| Zu erledigende Aufgaben |
[A] Fasse den Urteilsauszug in zwei Sätzen zusammen.
[B] Prüfe, ob die folgenden Aussagen zum Urteilsauszug passen. Antworte jeweils mit Ja oder Nein und zitiere die entscheidenden Worte wörtlich. (i) Das Urteil ist wegen der Kosten vorläufig vollstreckbar. (ii) Der Enteignungsbeschluss wurde im Jahr 2019 erlassen. (iii) Laut Leitsatz wird im Enteignungsverfahren erneut geprüft, was von der Bindungswirkung des Planfeststellungsbeschlusses erfasst ist.
[C] Welche Normen sind im Urteilsauszug angegeben?

| Textabschnitt |

==================================================

Baurecht

Rechtmäßigkeit des Enteignungsbeschlusses für Zwecke des Hochwasserschutzes

Aktenzeichen  W 4 K 18.459

Datum:
9.7.2019
Rechtsgebiet:
Fundstelle:
BeckRS – 2019, 34026
Gerichtsart:
VG
Gerichtsort:
Würzburg
Rechtsweg:
Verwaltungsgerichtsbarkeit
Normen:
BayEG Art. 1, Art. 3, Art. 28, Art. 31, Art. 56

 

Leitsatz

1. Für die Frage der Angemessenheit des Angebots kommt es auf die Vertretbarkeit an und nicht darauf, ob man bei einer anderen – vielleicht ebenso vertretbaren – Bewertung auch zu einem nicht unerheblich höheren Betrag kommen kann. (Rn. 20) (red. LS Alexander Tauchert)
2. Soweit die Bindungswirkung des Planfeststellungsbeschlusses reicht, findet eine nochmalige Prüfung im Enteignungsverfahren, ebenso wie eine inhaltliche Überprüfung der vorgreiflichen Verwaltungsentscheidung, nicht mehr statt. (Rn. 23) (red. LS Alexander Tauchert)

Tenor

I. Die Klage wird abgewiesen.
II. Die Klägerin hat die Kosten des Verfahrens einschließlich der außergerichtlichen Aufwendungen des Beigeladenen zu tragen.
III. Das Urteil ist wegen der Kosten vorläufig vollstreckbar. Die Klägerin kann die Vollstreckung durch Sicherheitsleistung in Höhe des zu vollstreckenden Betrages abwenden, wenn nicht der jeweilige Kostengläubiger vorher in gleicher Höhe Sicherheit leistet.

Gründe

Streitgegenstand im vorliegenden Verfahren ist der Enteignungsbeschluss des Landratsamts A. vom 28. Februar 2018, mit dem das Eigentum am Grundstück Fl.Nr. … der Gemarkung F., welches der Klägerin gehört, belastet wurde mit einer beschränkten persönlichen Dienstbarkeit. Die Klägerin begehrt die Aufhebung dieses Beschlusses.

==================================================

| Eingabedaten |
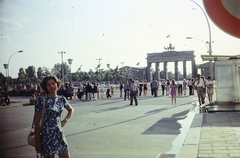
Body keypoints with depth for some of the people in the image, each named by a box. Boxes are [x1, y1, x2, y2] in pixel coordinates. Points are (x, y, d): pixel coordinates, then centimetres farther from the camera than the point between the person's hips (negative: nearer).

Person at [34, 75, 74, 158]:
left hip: (59, 134, 4)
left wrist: (65, 120, 7)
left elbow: (71, 110, 24)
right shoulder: (41, 100, -9)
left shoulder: (61, 99, 4)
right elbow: (37, 122, -8)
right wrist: (37, 142, -9)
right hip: (47, 135, -4)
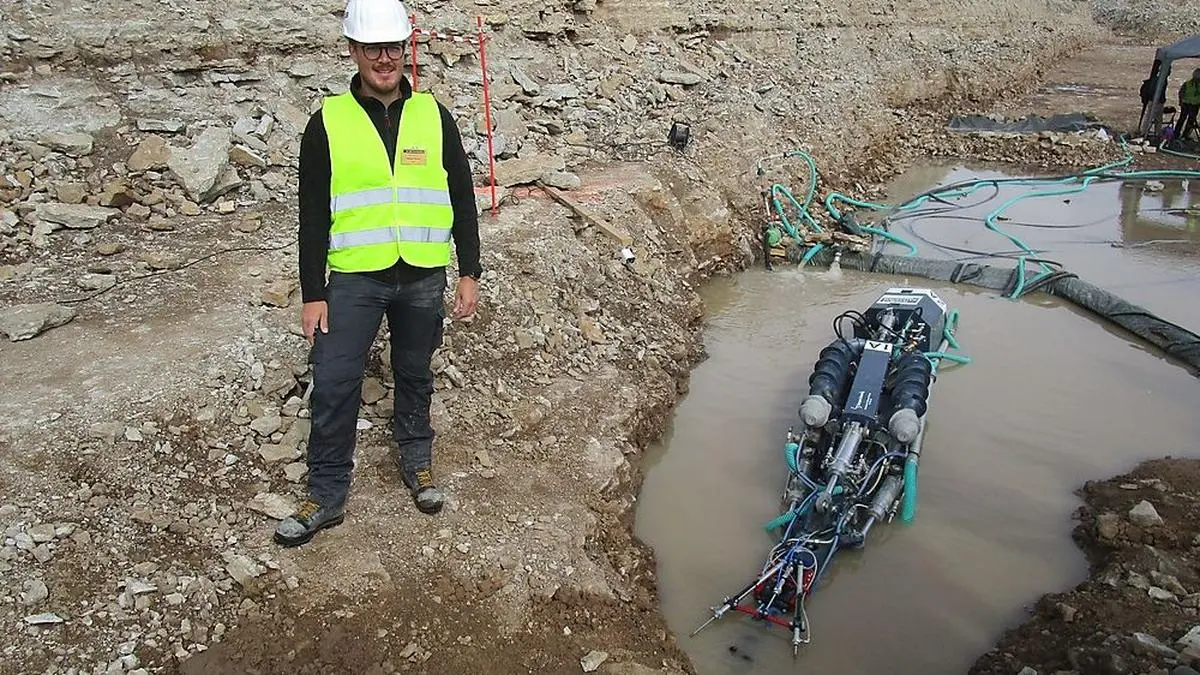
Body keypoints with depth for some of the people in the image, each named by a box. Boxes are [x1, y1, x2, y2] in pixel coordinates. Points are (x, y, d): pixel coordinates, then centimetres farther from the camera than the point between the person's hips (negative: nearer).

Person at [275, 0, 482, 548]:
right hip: (354, 277, -1)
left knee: (415, 375, 16)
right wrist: (312, 294, -4)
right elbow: (313, 214, -1)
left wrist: (470, 272, 2)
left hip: (423, 276, 1)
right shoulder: (328, 122, -1)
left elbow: (462, 198, 7)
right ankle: (326, 496, 13)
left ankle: (416, 462, 37)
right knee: (333, 384, -1)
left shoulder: (433, 116, 3)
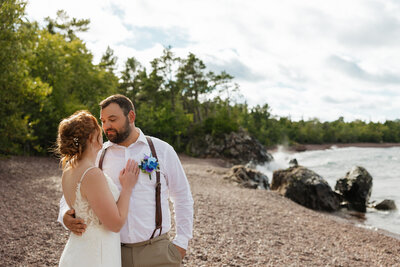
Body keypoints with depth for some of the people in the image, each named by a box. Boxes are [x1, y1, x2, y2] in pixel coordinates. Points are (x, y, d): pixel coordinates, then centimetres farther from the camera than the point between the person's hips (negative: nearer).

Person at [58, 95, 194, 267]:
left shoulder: (162, 150, 1)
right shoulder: (98, 156, 3)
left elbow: (182, 198, 6)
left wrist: (181, 242, 1)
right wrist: (66, 216, -15)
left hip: (156, 251, -1)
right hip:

==================================================

| Geordnete Ergebnisse |
[A] Das Verwaltungsgericht Würzburg wies am 9.7.2019 die Klage gegen den Enteignungsbeschluss des Landratsamts A. vom 28. Februar 2018 ab, mit dem das Grundstück der Klägerin mit einer beschränkten persönlichen Dienstbarkeit belastet wurde. Die Klägerin, die die Aufhebung dieses Beschlusses begehrte, hat die Kosten des Verfahrens einschließlich der außergerichtlichen Aufwendungen des Beigeladenen zu tragen.

[B]
(i) Ja: „Das Urteil ist wegen der Kosten vorläufig vollstreckbar.“
(ii) Nein: „Enteignungsbeschluss des Landratsamts A. vom 28. Februar 2018“
(iii) Nein: „findet eine nochmalige Prüfung im Enteignungsverfahren, ebenso wie eine inhaltliche Überprüfung der vorgreiflichen Verwaltungsentscheidung, nicht mehr statt“

[C] BayEG Art. 1, Art. 3, Art. 28, Art. 31, Art. 56